You need to run your SQL program to perform the queries and updates.

What to deliver? Hand in printout of the following items: your SQL code for the query and update operations (with comments for anything not obvious), the results (dump) of executing each operation, and the content of the tables at the end.

Team work: Continue working with the partner you had for Project 2; if you did not try to look for a partner for Project 2, you should do it now, for this project and the final project.

Each team should hand in only one copy of the assignment solution; include identification information for both team members.

Bonus: (5% extra credit) Is it possible to write an SQL query that finds all any-length consecutive trips that together match a given trip, regardless of the database content? Justify your answer.

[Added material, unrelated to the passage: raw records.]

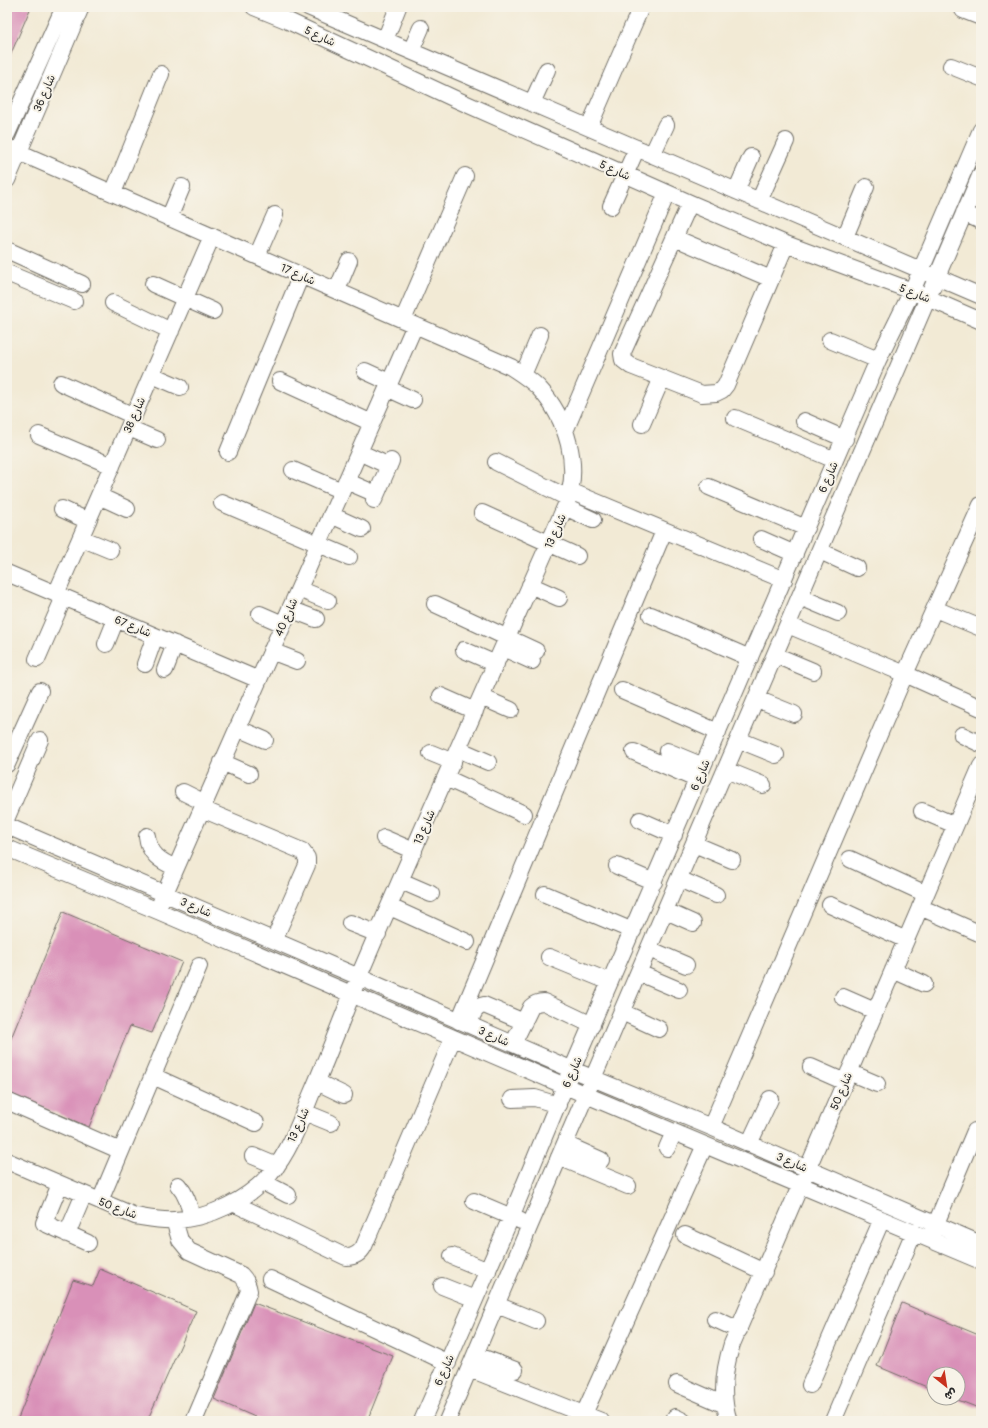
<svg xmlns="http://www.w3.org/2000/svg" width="988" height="1428" font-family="Pangolin,'Playpen Sans Arabic',sans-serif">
	<rect width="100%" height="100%" fill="#f7f3e8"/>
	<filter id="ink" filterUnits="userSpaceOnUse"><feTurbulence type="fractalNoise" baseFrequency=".025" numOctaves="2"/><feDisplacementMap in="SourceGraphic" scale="8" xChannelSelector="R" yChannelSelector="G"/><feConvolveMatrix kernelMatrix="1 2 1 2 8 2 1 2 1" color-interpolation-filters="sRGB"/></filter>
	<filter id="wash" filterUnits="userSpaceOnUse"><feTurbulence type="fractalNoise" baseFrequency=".012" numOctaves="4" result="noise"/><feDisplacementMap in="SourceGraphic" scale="16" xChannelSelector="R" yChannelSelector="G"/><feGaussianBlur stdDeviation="0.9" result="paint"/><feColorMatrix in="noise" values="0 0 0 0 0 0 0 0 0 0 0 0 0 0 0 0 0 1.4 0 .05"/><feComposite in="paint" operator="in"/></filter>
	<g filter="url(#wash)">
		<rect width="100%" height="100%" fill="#f2ead5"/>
		<g id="blocks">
			<!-- building -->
			<path fill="#d990b8" d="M7,7H31L7,63Z
				M63,912L182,962L152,1033L130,1026L89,1127L7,1092V1048Z
				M100,1269L196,1311L147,1421H17L73,1280L93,1286Z
				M254,1303L393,1356L367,1421H264L214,1399Z
				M902,1303L981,1336V1409L958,1400V1374H934V1390L877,1366Z"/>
		</g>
	</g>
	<g filter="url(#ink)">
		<use href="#blocks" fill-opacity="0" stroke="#716e66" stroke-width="1"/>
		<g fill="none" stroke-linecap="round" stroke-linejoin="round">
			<defs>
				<path id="minor" d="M254,7L286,20L453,98L690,203L786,244L912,291L981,321
					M308,7L981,296
					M963,10L981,17
					M385,40L398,7
					M411,51L421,28
					M951,66L981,78
					M532,103L547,70
					M589,127L641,7
					M7,134L64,7
					M7,147L511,367C520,373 530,379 538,387C567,418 582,467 565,507C496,663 426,819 359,976C343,1016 328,1056 311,1095C301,1120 289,1153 271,1173C248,1200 209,1219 174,1220C161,1221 148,1218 135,1216L7,1161
					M652,155L666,125
					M7,180L81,7
					M736,191L751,157
					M113,193L161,74
					M759,201L786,141
					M690,203L622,354L623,360L631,366L702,394L716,393L722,390L726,385L786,244
					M611,206L637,148
					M964,213L981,221
					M169,218L182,187
					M845,237L866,187
					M675,238L771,279
					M7,250L82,284
					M257,256L275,215
					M7,273L74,301
					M153,284L213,311
					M337,290L349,261
					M113,303L171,331
					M403,320L465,176
					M830,340L878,360
					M365,371L389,382
					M152,375L180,387
					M523,375L540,335
					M280,381L372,423
					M61,383L134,416
					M387,388L413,400
					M735,418L835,460
					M804,421L845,439
					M642,424L662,378
					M129,428L157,440
					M565,431L667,193
					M39,435L112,466
					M228,452L301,275
					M359,452L389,466
					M496,462L568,498
					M293,470L342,491
					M346,481L376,494
					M709,487L806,528
					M570,491L784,580
					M99,496L127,509
					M374,500L391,461
					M222,503L349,557
					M565,507L593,520
					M62,509L88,521
					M482,513L577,556
					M331,515L362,529
					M81,538L110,550
					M761,539L795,554
					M820,551L857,568
					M7,573L259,680
					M530,585L559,598
					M299,589L328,601
					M56,594L212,236
					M800,597L838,613
					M435,604L536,651
					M290,609L316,619
					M935,609L981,628
					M260,614L283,624
					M651,615L750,658
					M788,625L905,674L981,708
					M106,644L116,619
					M503,648L532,661
					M464,650L496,664
					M271,651L297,661
					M775,655L813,671
					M37,659L64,597
					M145,664L155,636
					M165,670L175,644
					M622,690L718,732
					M441,696L475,711
					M481,697L511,710
					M757,699L794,714
					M237,728L265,740
					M962,735L981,744
					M739,740L776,755
					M458,749L488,762
					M667,751L703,766
					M634,752L698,780
					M431,753L453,762
					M222,762L249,774
					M7,764L40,691
					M726,770L763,785
					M446,778L524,814
					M183,792L205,803
					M202,809L302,851L307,858V865L274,940
					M922,811L955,825
					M7,817L40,740
					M640,820L674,835
					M7,826L359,977L573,1070L711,1127L981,1244
					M147,836C149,854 160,861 176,868
					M384,838L414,851
					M694,844L732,860
					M7,848L158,911L586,1095L981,1261
					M850,859L926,894
					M617,866L654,882
					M679,879L716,895
					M401,881L431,894
					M545,894L633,931
					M161,902L415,325
					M830,905L906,940
					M390,907L467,942
					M920,907L981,934
					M666,911L693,923
					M350,923L378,934
					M649,949L686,965
					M549,957L610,982
					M893,970L924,984
					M639,973L679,990
					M843,997L875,1011
					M622,1012L659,1029
					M459,1021L664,531
					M469,1025C472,1016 474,1007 484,1005L524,1022
					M513,1044L531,1007C535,1003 538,1002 544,1002L592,1025
					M811,1067L845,1082
					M849,1072L877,1084
					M153,1076L256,1123
					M317,1082L344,1095
					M512,1099L535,1098L558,1105
					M7,1101L121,1151
					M304,1112L331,1123
					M711,1127L905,674L981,505
					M565,1144L601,1160
					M749,1144L770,1099
					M667,1148L674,1132
					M253,1156L277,1166
					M559,1157L628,1186
					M263,1182L288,1195
					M60,1184L44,1223L88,1243
					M178,1185C187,1195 190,1205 191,1218
					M100,1201L199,966
					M474,1201L521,1221
					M233,1203L346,1257C354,1257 360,1254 364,1246L453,1038
					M174,1220L180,1240L189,1251L241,1275C246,1280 248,1284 249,1291L194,1421
					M932,1233L975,1131
					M67,1234L84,1194
					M685,1235L764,1272
					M452,1256L488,1271
					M270,1279L448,1363
					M442,1286L475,1299
					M497,1305L536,1321
					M715,1319L739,1330
					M476,1355L515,1370
					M470,1369L601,1421
					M677,1384L725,1405
					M810,1385L882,1219
					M584,1414L705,1145
					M675,1417L683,1421
					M422,1421L511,1217L565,1086L878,360L912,291L981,130
					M447,1421L530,1225L981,174
					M729,1421C720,1395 724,1369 732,1344L981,766
					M833,1421L914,1232"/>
			</defs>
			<!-- minor casing -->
			<use href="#minor" stroke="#716e66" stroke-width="18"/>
			<!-- minor -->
			<use href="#minor" stroke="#fff" stroke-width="16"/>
		</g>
	</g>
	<g text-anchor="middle" stroke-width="4" stroke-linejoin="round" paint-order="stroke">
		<!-- street labels -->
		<g font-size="11" fill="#2b2b2b" stroke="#f7f3e8">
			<text transform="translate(320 36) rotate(25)" y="4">شارع 5</text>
			<text transform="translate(44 93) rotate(-67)" y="4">شارع 36</text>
			<text transform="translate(615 170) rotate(24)" y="4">شارع 5</text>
			<text transform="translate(298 274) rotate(24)" y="4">شارع 17</text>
			<text transform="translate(915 293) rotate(22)" y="4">شارع 5</text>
			<text transform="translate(134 415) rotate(-66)" y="4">شارع 38</text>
			<text transform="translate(828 477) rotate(-67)" y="4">شارع 6</text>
			<text transform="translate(555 531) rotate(-66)" y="4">شارع 13</text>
			<text transform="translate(286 617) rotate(-66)" y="4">شارع 40</text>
			<text transform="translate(133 626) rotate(23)" y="4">شارع 67</text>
			<text transform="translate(700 775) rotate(-67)" y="4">شارع 6</text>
			<text transform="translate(424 827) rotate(-66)" y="4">شارع 13</text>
			<text transform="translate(196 907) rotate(23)" y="4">شارع 3</text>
			<text transform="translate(494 1036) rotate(24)" y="4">شارع 3</text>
			<text transform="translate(572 1072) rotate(-66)" y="4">شارع 6</text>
			<text transform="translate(841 1091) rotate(-67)" y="4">شارع 50</text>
			<text transform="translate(298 1125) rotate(-65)" y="4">شارع 13</text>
			<text transform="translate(792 1162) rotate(23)" y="4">شارع 3</text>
			<text transform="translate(118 1208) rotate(21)" y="4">شارع 50</text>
			<text transform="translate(444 1370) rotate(-66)" y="4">شارع 6</text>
		</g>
	</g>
	<!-- margin -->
	<rect width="988" height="1428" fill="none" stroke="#f7f3e8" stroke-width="24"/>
	<!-- north arrow -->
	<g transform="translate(946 1386) rotate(150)"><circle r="19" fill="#f7f3e8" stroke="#a5a39c"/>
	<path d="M0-3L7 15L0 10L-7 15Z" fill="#c8321e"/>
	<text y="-6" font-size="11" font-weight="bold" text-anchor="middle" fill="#2b2b2b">ش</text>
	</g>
</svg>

(25% extra credit) As the bonus part in Project 2, copied below, plus the only additional requirement is that you run the queries for this assignment on the large data set as well and report results of the queries (when the results are too big, report only statistics about the results, including minimally the count of result sets); in particular, report any interesting performance observations.

A large group of random data is not required for this assignment, but you will get 25% extra credit if you can generate data for 1000 users, 1000 commuting requests, and 1000 other trip requests and hand in your results with this assignment (we don't care how you generated the data except that your code must be parametric, i.e., 1000 must be a parameter than one can change to any other reasonable number). Your results for this part should include the code that you use to generate the data and load the data into the database, statistics (including minimally the row count of each table) of your database obtained using appropriate SQL queries, together with the code for these SQL queries.

If you have done the bonus part of Project 2, you can improve it and say how you improved; this allows you to get full extra credit if you had not. You will also get 10% extra credit for running the queries for this assignment and reporting the results on the large data set.